Items listed in a dataset
_ _ _ _ _ _ _

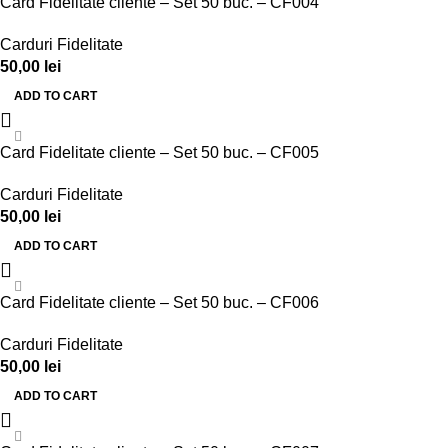
Card Fidelitate cliente – Set 50 buc. – CF004
Carduri Fidelitate
50,00
lei
ADD TO CART
Card Fidelitate cliente – Set 50 buc. – CF005
Carduri Fidelitate
50,00
lei
ADD TO CART
Card Fidelitate cliente – Set 50 buc. – CF006
Carduri Fidelitate
50,00
lei
ADD TO CART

_ _ _ _ _ _ _

_What is expected:_
Each record needs to be reproduced exactly, and no image should be carried over.

_Output for this task:_
Card Fidelitate cliente – Set 50 buc. – CF004
Carduri Fidelitate
50,00
lei
ADD TO CART
Card Fidelitate cliente – Set 50 buc. – CF005
Carduri Fidelitate
50,00
lei
ADD TO CART
Card Fidelitate cliente – Set 50 buc. – CF006
Carduri Fidelitate
50,00
lei
ADD TO CART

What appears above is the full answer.